Years later, Vanja and I traveled through Bologna. A cooking class was on the top of my list. Bologna is famous for so many Italian foods: hand made pasta and Bolognese ragu, particularly. The class I had with Mirabelle was unforgettable. I learned how to make that famous pasta and the equally famous Bolognese Ragu. It wasn’t until I was making the ragu again a few weeks ago, mind traveling through the tastes of Italy in the process, that the unforgettable plate of free form lasagna reared its head. Not only could I now make the pasta and the sauce, but I could also make the cheese! That is why the flavours of Italy are so profound. Each part of the dish is made fresh that day. An awakening to a North American tongue.

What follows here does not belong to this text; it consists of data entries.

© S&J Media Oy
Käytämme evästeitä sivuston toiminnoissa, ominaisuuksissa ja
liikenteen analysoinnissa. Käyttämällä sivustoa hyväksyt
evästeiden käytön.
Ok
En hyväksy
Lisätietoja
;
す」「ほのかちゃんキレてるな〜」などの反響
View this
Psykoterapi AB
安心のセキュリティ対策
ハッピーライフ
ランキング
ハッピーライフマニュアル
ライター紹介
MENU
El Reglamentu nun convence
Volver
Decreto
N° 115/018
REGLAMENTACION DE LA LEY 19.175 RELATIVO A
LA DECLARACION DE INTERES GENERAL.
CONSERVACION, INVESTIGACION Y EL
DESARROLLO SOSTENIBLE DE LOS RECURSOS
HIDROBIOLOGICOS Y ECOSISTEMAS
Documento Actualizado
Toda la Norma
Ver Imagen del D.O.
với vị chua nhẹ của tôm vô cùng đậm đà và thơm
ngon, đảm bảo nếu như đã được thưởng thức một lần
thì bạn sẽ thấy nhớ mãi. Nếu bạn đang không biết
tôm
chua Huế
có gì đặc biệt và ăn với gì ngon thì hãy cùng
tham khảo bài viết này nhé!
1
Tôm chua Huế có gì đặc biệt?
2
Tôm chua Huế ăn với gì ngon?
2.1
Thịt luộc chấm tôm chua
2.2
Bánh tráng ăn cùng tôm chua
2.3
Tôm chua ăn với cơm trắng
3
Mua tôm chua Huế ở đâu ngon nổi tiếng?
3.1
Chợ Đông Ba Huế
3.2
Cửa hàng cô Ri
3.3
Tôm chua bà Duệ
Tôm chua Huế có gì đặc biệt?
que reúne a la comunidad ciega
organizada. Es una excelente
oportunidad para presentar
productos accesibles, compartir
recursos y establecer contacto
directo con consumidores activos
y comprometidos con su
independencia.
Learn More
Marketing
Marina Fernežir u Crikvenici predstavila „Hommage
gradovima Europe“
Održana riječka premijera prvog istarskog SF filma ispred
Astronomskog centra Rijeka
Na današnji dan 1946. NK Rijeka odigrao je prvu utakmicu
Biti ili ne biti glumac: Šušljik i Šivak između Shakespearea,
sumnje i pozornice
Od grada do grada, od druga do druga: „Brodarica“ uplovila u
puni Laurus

So I began. Traditionally, this lasagna is a multi-layered dish with a scant portion of the ragu (sauce) between the pasta layers, topped with béchamel and cheese. However, I had a huge basket of tender young spinach leaves from the market greenhouse, and decided to add them to the mix. I think I may have had a couple of more layers of sauce and pasta than illustrated above, but you get the idea. Simple. As long as you have the parts made in advance: the pasta, the ragu, the cheese.
The béchamel adds a lovely textural balance to the dish binding the flavours while supporting the form. And the little bright orange fatty globules of goodness in the ragu: pillowy pockets bursting with flavour.

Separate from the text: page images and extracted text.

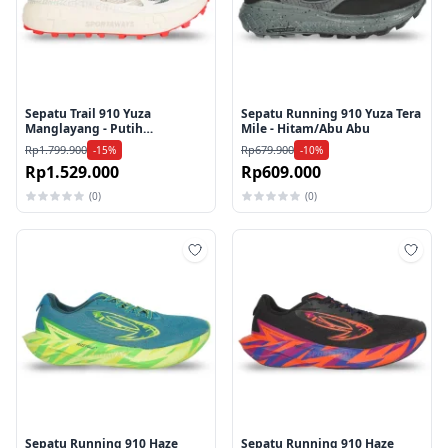
Sepatu Trail 910 Yuza
Sepatu Running 910 Yuza Tera
Manglayang - Putih
Mile - Hitam/Abu Abu
Tulang/Abu/Navy
Rp1.799.900
Rp679.900
-15%
-10%
Rp1.529.000
Rp609.000
(0)
(0)
Tambah ke wishlist
Tamb
Sepatu Running 910 Haze
Sepatu Running 910 Haze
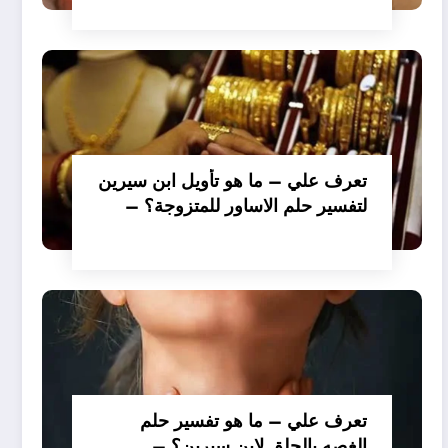
تعرف علي – ما هو تأويل ابن سيرين
لتفسير حلم الاساور للمتزوجة؟ –
بالتفصيل
تعرف علي – ما هو تفسير حلم
الغصه بالحلق لابن سيرين؟ –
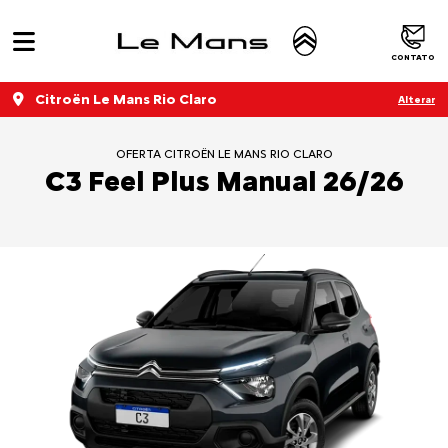
CONTATO
Citroën Le Mans Rio Claro
Alterar
OFERTA CITROËN LE MANS RIO CLARO
C3 Feel Plus Manual 26/26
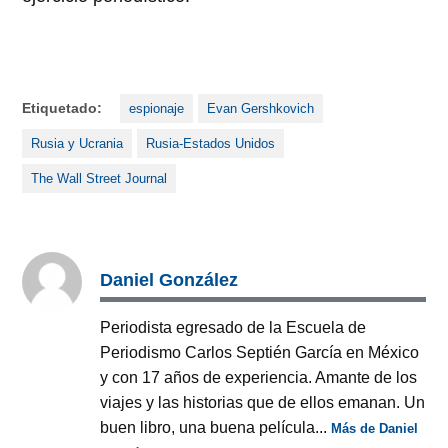
Etiquetado:
espionaje
Evan Gershkovich
Rusia y Ucrania
Rusia-Estados Unidos
The Wall Street Journal
Daniel González
Periodista egresado de la Escuela de
Periodismo Carlos Septién García en México
y con 17 años de experiencia. Amante de los
viajes y las historias que de ellos emanan. Un
buen libro, una buena película...
Más de Daniel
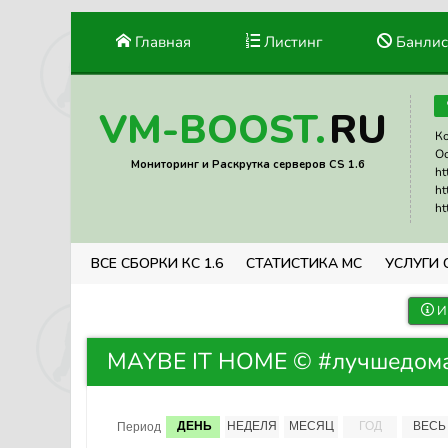
Главная
Листинг
Банлис
RU
VM-BOOST.
Ко
Ос
Мониторинг и Раскрутка серверов CS 1.6
ht
ht
ht
ВСЕ СБОРКИ КС 1.6
СТАТИСТИКА МС
УСЛУГИ 
И
MAYBE IT HOME © #лучшедома 
ДЕНЬ
НЕДЕЛЯ
МЕСЯЦ
ГОД
ВЕСЬ
Период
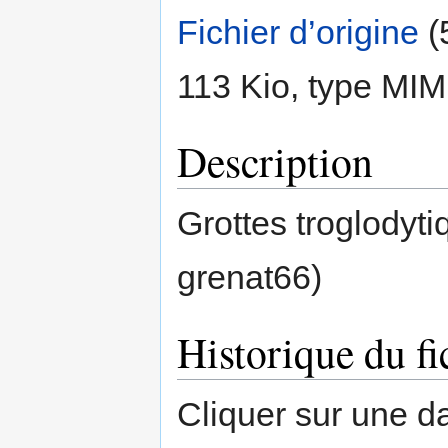
Fichier d’origine
‎
(
113 Kio, type MI
Description
Grottes troglodyti
grenat66)
Historique du fi
Cliquer sur une dat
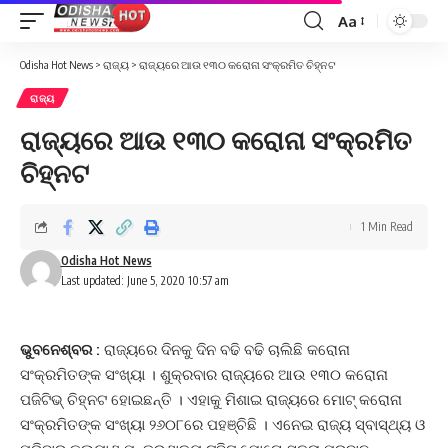
Aa
Font
Resizer
Odisha Hot News
>
ରାଜ୍ୟ
>
ରାଜ୍ୟରେ ଆଉ ୧୩୦ କରୋନା ସଂକ୍ରମିତ ଚିହ୍ନଟ
ରାଜ୍ୟ
ରାଜ୍ୟରେ ଆଉ ୧୩୦ କରୋନା ସଂକ୍ରମିତ
ଚିହ୍ନଟ
1 Min Read
Odisha Hot News
Last updated: June 5, 2020 10:57 am
ଭୁବନେଶ୍ବର :
ରାଜ୍ୟରେ ଦିନକୁ ଦିନ ବଢି ବଢି ଚାଲିଛି କରୋନା
ସଂକ୍ରମିତଙ୍କ ସଂଖ୍ୟା । ଶୁକ୍ରବାର ରାଜ୍ୟରେ ଆଉ ୧୩୦ କରୋନା
ପଜିଟିଭ୍ ଚିହ୍ନଟ ହୋଇଛନ୍ତି । ଏହାକୁ ମିଶାଇ ରାଜ୍ୟରେ ମୋଟ୍ କରୋନା
ସଂକ୍ରମିତଙ୍କ ସଂଖ୍ୟା ୨୬୦୮ରେ ପହଞ୍ଚିଛି । ଏନେଇ ରାଜ୍ୟ ସ୍ବାସ୍ଥ୍ୟ ଓ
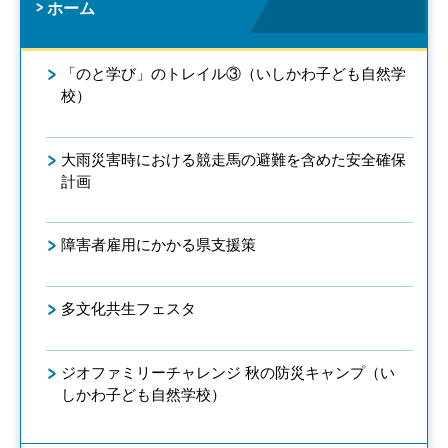
ホーム
「のと学び」のトレイル③（いしかわ子ども自然学
校）
大雨災害時における競走馬の避難を含めた安全確保
計画
障害者雇用にかかる県支援策
多文化共生フェスタ
ジオファミリーチャレンジ 秋の防災キャンプ（い
しかわ子ども自然学校）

The casserole was baked covered loosely with heavy foil to avoid over browning the top and the cheese was added for the last 15 minutes of bake time.
Patience is not a virtue I own. I did it! I did it! I didn’t free form it, but I recreated that taste experience shelved amongst my treasured travel memories. There will be no going back for me after making a lasagna like this. It would be blasphemy.
A feast of photos follow.
Bolognese Lasagna Recipe
- 3 cups Bolognese Ragu (I used 2 bags from my 5 batch portion)
- 1 kilo pasta sheets (of course, you can buy these, too: fresh sheets are a must)
- 2 batches of béchamel sauce (if adding spinach, recipe follows)
- 500g of tender baby spinach leaves, coarsely sliced (if adding)
- 500g mozzarella cheese, shredded
- olive oil for preparing the baking dish
- Preheat the oven to 350°F
- Cover the bottom of a pyrex casserole pan with a thin layer of olive oil
- Cover the bottom of the pan with a layer of pasta, cutting the sheets to just fit into the bottom of the pan
- Arrange 1/2 cup of the ragu evenly, yet sparsely, over the pasta; repeat until there are 7 layers of pasta and 6 layers of the ragu
- Top with one portion béchamel sauce; bake for 60 minutes loosely covered with foil
- Remove from oven, cover top with shredded cheese; return to oven, uncovered and bake for 15 to 20 more minutes until cheese is bubbly and golden around the edges
- Rest for 20 to 30 minutes; slice and serve
Note: If adding the spinach layer, which I strongly recommend, add it after three layers of the ragu and four layers of the pasta and top it with an extra portion of the béchamel sauce; continue with the remainder of the recipe. The spinach layer is then, essentially, in the middle.
Béchamel Sauce (non-traditional) Recipe
- 1/4 cup flour
- 1/4 cup butter
- 2 cups cream or milk (I used cream)
- salt and pepper to taste
- nutmeg, freshly grated (optional)
- Add the flour and butter to a sauce pan on medium high heat; stir to combine, and keep stirring until the flour is “cooked” and the roux begins to form a ball (2 minutes, or so)
- Slowly add in portions of the milk, stirring constantly while adding and between adding liquid
- Once all milk has been added, season to taste and ensure desired consistency has been achieved: if it is too thick, add more liquid, if too runny, cook a little longer
- Pour over pasta or spinach layer, as required.